Not My Best Friend
We've been married almost 6 years. And we're parents.
They've been the most eventful years of my life, hands down.
And we have been through a lot - more than any other couple we know who've been together around the same time we have.
As we approach our 6th anniversary, I am sitting across the room from you - typing on my laptop with cold, sweaty hands, buying time because very soon I have to tell you something I am not sure you will like - and I really want you to.
To practice for telling you I have discussed it with others and it was easy - because I wanted them to like it but not as much I want YOU to.
It is always harder with you because it counts more. You count more.
After 6 years, I know I probably will always have this same sensitivity to everything you say and do and think. I know that you do love that - how responsive and reactive I am to you - but that it gets too much for you sometimes. And that you manage me by creating space around yourself and barriers between us sometimes to tone things down and maintain life at a pace that you find tolerable.

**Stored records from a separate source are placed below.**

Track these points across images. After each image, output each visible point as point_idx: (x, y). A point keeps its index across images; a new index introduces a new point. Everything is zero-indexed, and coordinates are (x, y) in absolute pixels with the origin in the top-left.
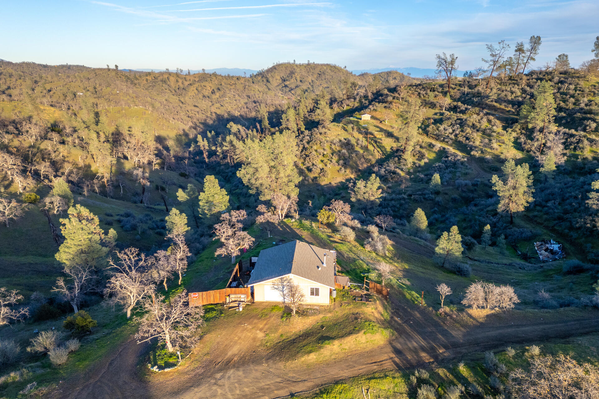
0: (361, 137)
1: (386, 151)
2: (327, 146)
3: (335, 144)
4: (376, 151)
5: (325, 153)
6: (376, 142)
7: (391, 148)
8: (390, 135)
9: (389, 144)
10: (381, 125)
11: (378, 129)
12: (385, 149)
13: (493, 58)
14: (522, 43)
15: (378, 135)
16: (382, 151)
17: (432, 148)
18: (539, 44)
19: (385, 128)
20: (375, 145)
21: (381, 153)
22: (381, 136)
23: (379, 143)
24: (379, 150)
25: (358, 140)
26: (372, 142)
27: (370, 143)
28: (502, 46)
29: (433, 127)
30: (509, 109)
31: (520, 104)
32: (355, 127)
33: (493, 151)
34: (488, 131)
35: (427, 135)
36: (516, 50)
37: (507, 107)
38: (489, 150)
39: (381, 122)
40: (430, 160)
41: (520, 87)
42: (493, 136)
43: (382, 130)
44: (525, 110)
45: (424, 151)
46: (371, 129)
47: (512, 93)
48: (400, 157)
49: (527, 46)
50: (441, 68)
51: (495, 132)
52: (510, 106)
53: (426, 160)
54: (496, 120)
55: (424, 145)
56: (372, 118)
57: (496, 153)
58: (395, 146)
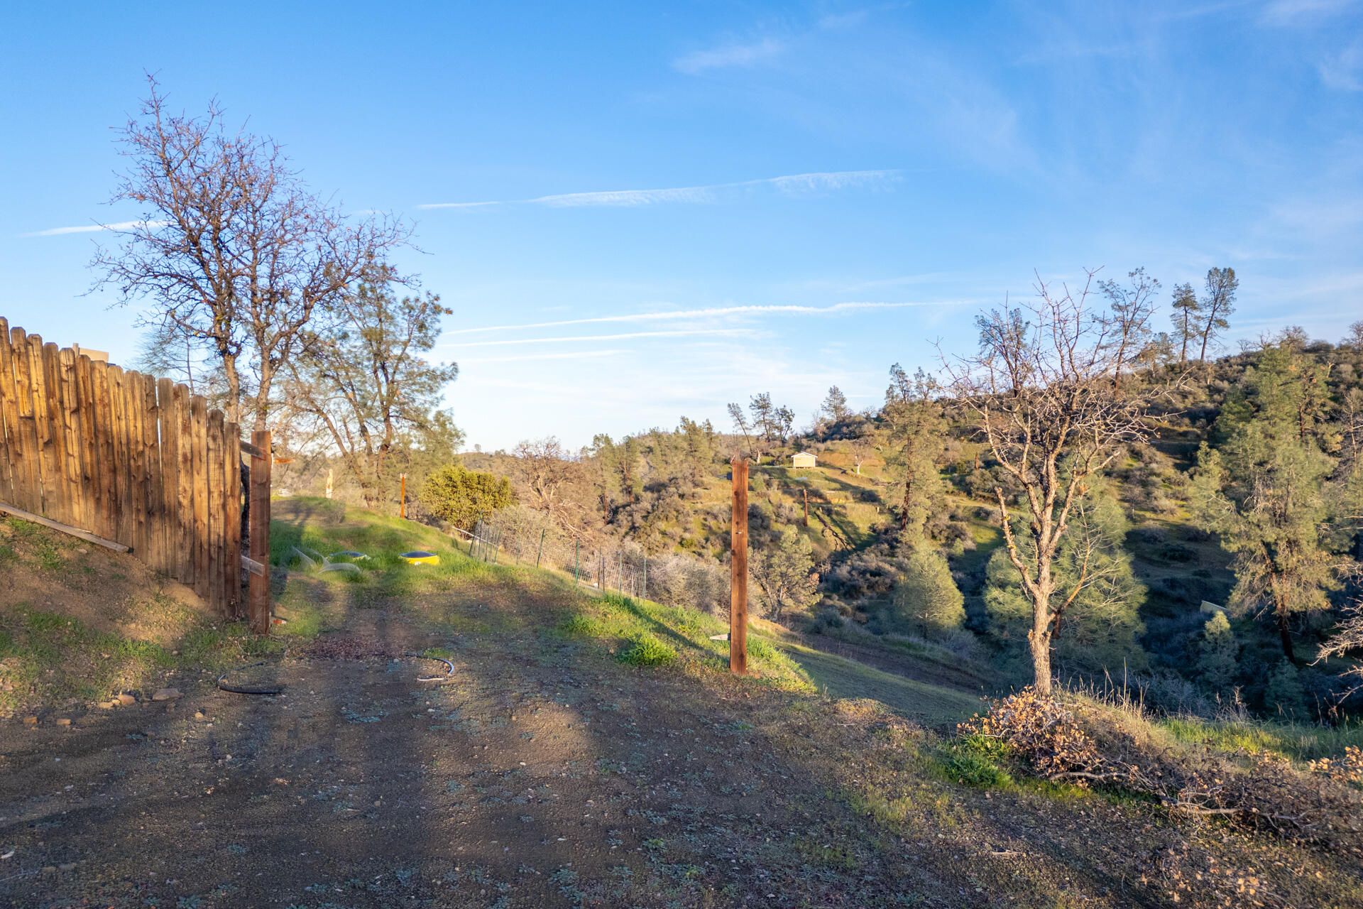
0: (788, 502)
1: (858, 535)
2: (695, 522)
3: (715, 517)
4: (828, 533)
5: (687, 535)
6: (829, 512)
7: (873, 528)
8: (868, 497)
9: (864, 518)
10: (843, 479)
11: (837, 486)
12: (856, 529)
13: (1119, 314)
14: (1187, 286)
15: (836, 498)
16: (844, 532)
17: (985, 519)
18: (1234, 286)
19: (854, 483)
20: (827, 519)
21: (843, 537)
22: (842, 501)
23: (837, 513)
24: (838, 530)
25: (780, 506)
26: (819, 513)
27: (815, 515)
28: (1138, 282)
29: (983, 475)
30: (1184, 429)
31: (1211, 416)
32: (775, 483)
33: (1161, 517)
34: (1138, 473)
35: (969, 494)
36: (1176, 305)
37: (1178, 424)
38: (1148, 515)
39: (844, 472)
40: (979, 545)
41: (1204, 383)
42: (1154, 484)
43: (845, 487)
44: (1231, 416)
45: (963, 525)
46: (817, 483)
47: (1184, 395)
48: (893, 544)
49: (1202, 293)
50: (990, 346)
51: (1158, 475)
52: (1187, 421)
53: (970, 544)
54: (1154, 450)
55: (960, 513)
56: (819, 464)
57: (1171, 519)
58: (882, 521)
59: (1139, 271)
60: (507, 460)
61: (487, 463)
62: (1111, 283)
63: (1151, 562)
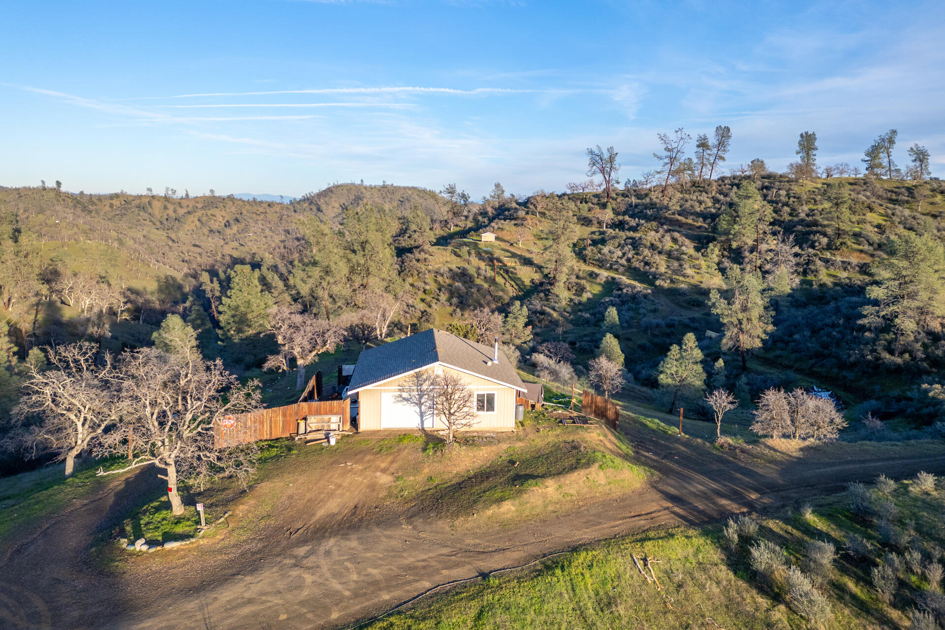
0: (482, 265)
1: (525, 286)
2: (429, 277)
3: (442, 275)
4: (508, 285)
5: (427, 287)
6: (507, 272)
7: (532, 281)
8: (527, 262)
9: (527, 275)
10: (511, 249)
11: (509, 254)
12: (523, 282)
13: (668, 154)
14: (705, 136)
15: (510, 263)
16: (517, 284)
17: (595, 278)
18: (729, 137)
19: (519, 253)
20: (506, 276)
21: (516, 287)
22: (513, 264)
23: (512, 273)
24: (513, 283)
25: (479, 269)
26: (501, 272)
27: (498, 274)
28: (680, 136)
29: (592, 250)
30: (700, 224)
31: (714, 217)
32: (473, 252)
33: (687, 280)
34: (676, 253)
35: (585, 261)
36: (698, 146)
37: (697, 221)
38: (681, 278)
39: (512, 245)
40: (594, 295)
41: (710, 196)
42: (683, 260)
43: (514, 255)
44: (724, 222)
45: (583, 282)
46: (498, 253)
47: (700, 203)
48: (547, 293)
49: (712, 141)
50: (595, 167)
51: (686, 254)
52: (701, 219)
53: (589, 295)
54: (684, 238)
55: (581, 274)
56: (497, 238)
57: (692, 281)
58: (537, 277)
59: (681, 130)
60: (236, 202)
61: (221, 205)
62: (665, 136)
63: (682, 307)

After 6 years, I know when to respect your space and your barriers, how to fight the seemingly endless need for more closeness & be less demanding - for a while. I have learnt to let myself be managed and handled by you and for you. But I am always nervous when faced with something that may create new distance.
After 6 years, I am more or less resigned to the fact that I will never have a husband who is a best friend. Never. My best friends will always be other people. You will never be a witness in my life, the outside observer, the friendly listener. You are much too much the center of it, too often part of the very issue I am grappling with and need to talk about.
After 6 years, I know you're destined to reside on the emotional and intellectual extremes of my being. I know that someone can make you feel so fundamentally fulfilled at a certain moment that when it's over you can't believe it actually happened or was possible. But then you find they can do it again. You get to a point where you realize that no matter what happens in between those moments, you can't bear to miss a single one of them. That is us. The curve of our life will always have extreme lows and extreme highs. The lows will come from disappointment/resentment at coming down from the highs and longing/impatience for the next high.
After 6 years, I know who you are and who I am well enough to accept that we really are opposites, that this will never be a comfortable or predictable situation and that it will always take work and be stressful at times. I know this because people don't really change. They may adjust but they don't really change.